Spotlight producer urges pope to 'protect children'

Pell says Church made enormous mistakes on child sex abuse

Rome, 29 February 2016, 17:52

ANSA Editorial

ANSACheck

Spotlight screenwriter, director - ALL RIGHTS RESERVED

Spotlight screenwriter, director -     ALL RIGHTS RESERVED
Spotlight screenwriter, director - ALL RIGHTS RESERVED

Producer Michael Sugar called on Pope Francis to "protect children and restore the faith" in an Oscar acceptance speech for his movie Spotlight in Los Angeles on Sunday. Tom McCarthy and Josh Singer's real-life drama traces the Boston Globe's 2003 Pulitzer Prize winning investigation by a team of journalists who expose a ring of pedophile priests.
    Starring Rachel McAdams, Michael Keaton and Mark Ruffalo, the movie won best picture and best original screenplay.
    Accepting the award, Sugar said he hoped the film's message would "resonate all the way to the Vatican".
    "Pope Francis: it's time to protect the children and restore the faith," he said.
    "This film gave a voice to survivors, and this Oscar amplifies that voice," said the producer from Open Road Films.
    "We have to make sure this never happens again," said McCarthy, who directed the film.

**SUPPLIED MATERIAL:**
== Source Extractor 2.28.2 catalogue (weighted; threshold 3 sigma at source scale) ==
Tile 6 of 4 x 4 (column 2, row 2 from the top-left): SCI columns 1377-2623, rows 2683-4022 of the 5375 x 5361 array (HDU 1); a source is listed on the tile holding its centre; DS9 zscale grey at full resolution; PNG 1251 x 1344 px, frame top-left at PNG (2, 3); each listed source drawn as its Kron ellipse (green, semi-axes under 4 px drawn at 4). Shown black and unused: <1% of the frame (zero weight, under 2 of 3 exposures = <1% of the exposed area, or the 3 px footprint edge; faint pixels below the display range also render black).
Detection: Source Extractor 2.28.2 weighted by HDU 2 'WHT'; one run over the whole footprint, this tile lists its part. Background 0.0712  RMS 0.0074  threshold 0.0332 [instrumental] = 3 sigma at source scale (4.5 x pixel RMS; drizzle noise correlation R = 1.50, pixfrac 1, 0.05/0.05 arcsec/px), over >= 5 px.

**EXERCISE SET:**
[A] Using the Spotlight news report, decide whether each statement agrees with it: (i) Spotlight won best picture and best original screenplay; (ii) Michael Sugar gave his acceptance speech in Rome; (iii) McCarthy produced the film. Answer yes or no for each and quote the deciding words.
[B] According to the Spotlight news report, whose investigation does the film trace?
[C] Shorten the paragraph of the Spotlight news report that begins "Producer Michael Sugar called on Pope Francis," keeping its main facts.

**ANSWERS BY TASK:**
[A]
(i) Yes: "the movie won best picture and best original screenplay"
(ii) No: "in an Oscar acceptance speech for his movie Spotlight in Los Angeles on Sunday"
(iii) No: "said McCarthy, who directed the film"

[B] The Boston Globe's 2003 Pulitzer Prize winning investigation by a team of journalists.

[C] In his Oscar acceptance speech for Spotlight in Los Angeles on Sunday, producer Michael Sugar urged Pope Francis to "protect children and restore the faith." The film, by Tom McCarthy and Josh Singer, follows the Boston Globe's 2003 Pulitzer Prize winning investigation, in which a team of journalists exposed a ring of pedophile priests.